Indian Spot-billed Ducks: Not easy to spot or save in Bangladesh
The population of the bird in the Indian subcontinent is presumed to be around a lac and not declining sharply. However, that is of little comfort to us since its population in Bangladesh may be well below five thousand and tumbling too fast
The absence of Indian Spot-billed Duck – the most common resident of haor basin once – became sorely clear as our boat slowly paddled past thousands of migratory ducks dabbling and diving in the shallow water of Rowa, Lessamara, Berberia and other sprawling beels of Tanguar haor.
Indian Spot-billed Ducks in large numbers used to feed on the interminable expanse of aquatic vegetation and breed in the emergent reeds on Kanda or the high ground of the beels once. The number of those companionable ducks has been falling sharply over the years. It seemed to have hit an incredible abyss this year!
We found only a handful of Indian Spot-billed Ducks when we visited the haor in early January, but hoped to see more of them converging to breed on the Kanda with the falling water level in February and March. It was a cruel blow to that expectation as we could find nearly no resident ducks in most of the beels in March.
Because of its large size and distinctive yellow-tipped bill, the Indian Spot-billed Duck was easy to spot and identify from far afield. It used to be the first species of duck we would see as soon as we came to the Baulai River and its tributaries well before hitting Golabari ghat – the gateway to Tanguar haor.
It was not uncommon to see the breeding pairs of Indian Spot-billed Ducks in rivers, canals and isolated patches of water outside the haor. Those ducks loved to take off and fly between beels often unlike the migratory ducks that silently fed on the underwater bounties the whole day uninterrupted.

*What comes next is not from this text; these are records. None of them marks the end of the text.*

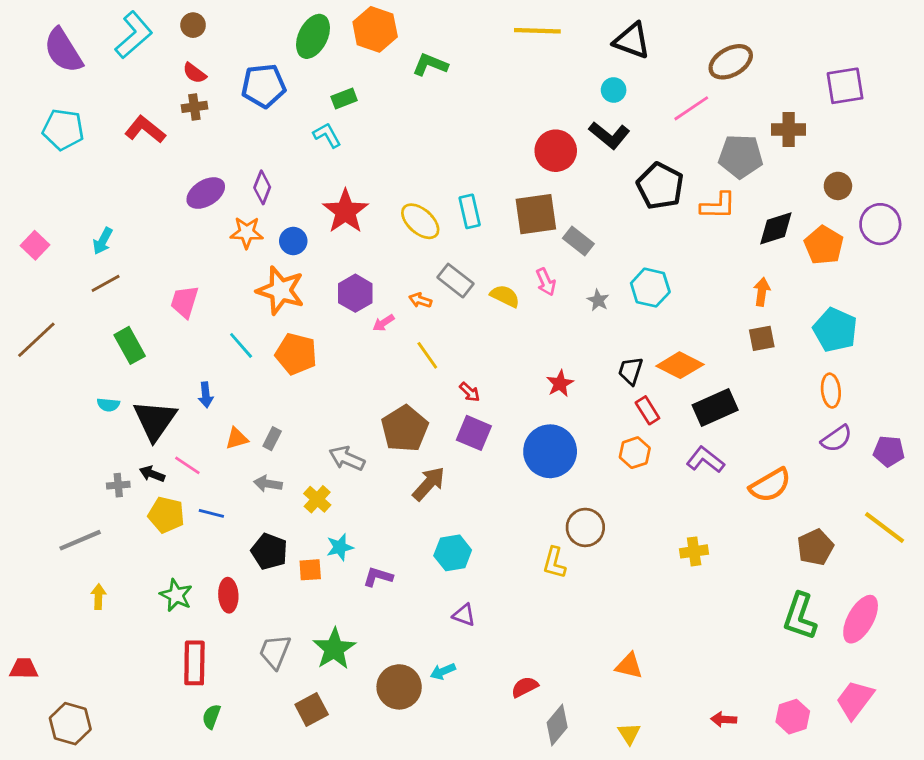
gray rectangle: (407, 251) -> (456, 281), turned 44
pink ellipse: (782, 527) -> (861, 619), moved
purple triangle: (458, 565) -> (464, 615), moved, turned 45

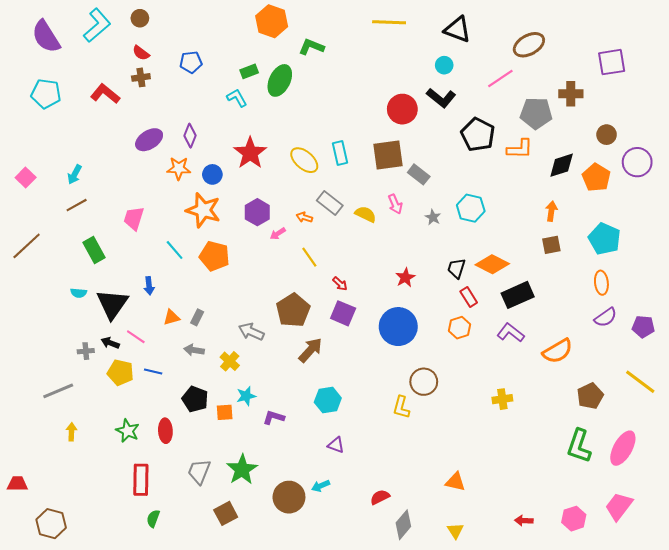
green ellipse: (313, 36) -> (280, 80), moved
blue pentagon: (264, 86) -> (191, 62), size x0.7

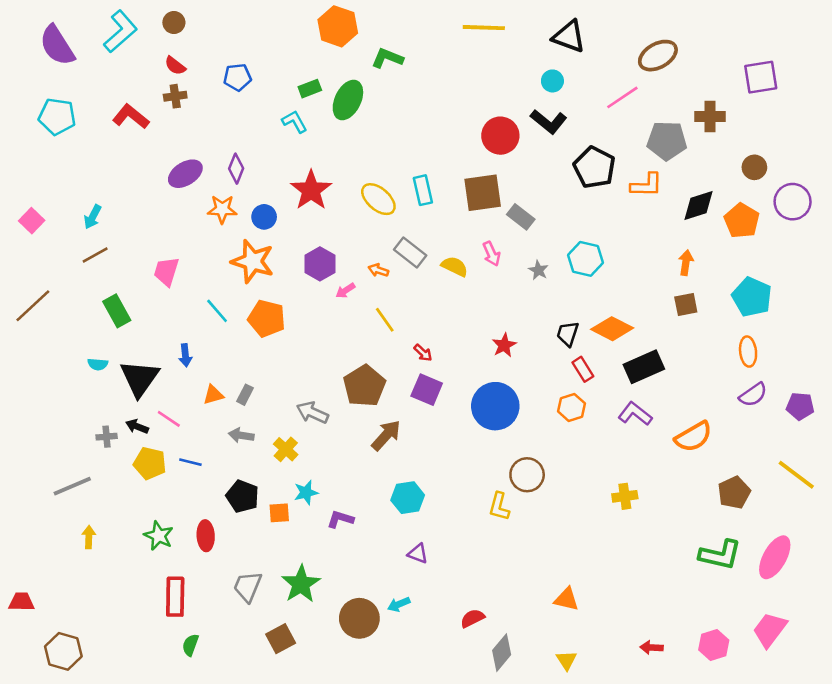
green L-shape: (579, 446) -> (720, 555), turned -96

It was a pleasure to see the Indian Spot-billed Ducks craning their long necks and quacking insistently overhead. The sight sometimes impelled us to recall the nearly forgotten lines of a powerful poem titled The Wild Duck by John Masefield, the English poet laureate of the mid-20th century.
Eager. Eager. Flying.
Over the globe of the moon,
Over the wood that glows.
Wings linked. Necks a-strain,
A rush and a wild crying.
Indian Spot-billed Ducks preferred to swim at the reedy edge of the beels and form their own foraging community a little away from the diversified cluster of visiting ducks and coots. For the migratory birds, winter was a time to feed and fatten up; not the time for courtship like the Indian Spot-billed Ducks.
Unlike the migratory ducks, the Indian Spot-billed Ducks were born at the haor basin. That is why it was particularly heartening to watch those idiosyncratic ducks swim along the fringe of the beels and charitably leave the rest of the haor to the migratory birds to forage all through the winter.
For ages, the Indian Spot-billed Ducks have been nesting in the undisturbed reed-land of the haor basin and raising the ducklings in the shallow water of the beels. There were times when we saw the mamma duck cautiously lead the ducklings through the grass at Bagmara and Hatirgatha beels.
In recent decades the haor has not remained undisturbed and tranquil enough for the Indian Spot-billed Ducks to incubate their eggs on the Kanda and raise the ducklings in the shallow beels. Over time many villages have cropped up and spread over the Kanda, and the reeds have moved to the village kitchens to turn into fuel.
Now countless livestock is brought from distant villages to graze the drying haor in winter. Every year we see an ever-increasing number of marauding cattle covering every part of Kanda and parching beels of Tanguar haor. Only a stupid or desperate Indian Spot-billed Duck would lay and try to incubate eggs there today.
The breeding chores make the Indian Spot-billed Duck vulnerable to human predation in more ways than one. At the end of the breeding season, the duck drops all its feathers and stays flightless till new feathers grow to give it the ability to fly again. In that flightless month, it can escape capture only by hiding in reeds or diving in the water.
With little water and nearly no reed in the haor at the end of winter, nowadays the Indian Spot-billed Duck is too easy a target to anyone keen to grab a free piece of meat weighing one and a half kilogram. There are also people to harass a flightless duck merely for a photo or the sheer pleasure of a chase.
In the Indian subcontinent, the Indian Spot-billed Duck had been carrying the bullseye on its body for a very long time. The British termed it a game-bird and reportedly professed its meat of 'excellent taste'. And the rich and powerful natives considered everything the Sahibs did of excellent taste.
Now the population of Indian Spot-billed Duck in the Indian subcontinent is presumed to be around a lac and not declining sharply. However, that is of little comfort to us since the population in Bangladesh may be well below five thousand and tumbling too fast.
It is no longer easy to spot the Indian Spot-billed Duck in the haor basin or elsewhere in Bangladesh. It is not going to be easy to conserve it in this country either. If we wish our children to see it in Tanguar haor we must designate a few Kanda and beels as its breeding ground and keep the people and their cattle at bay.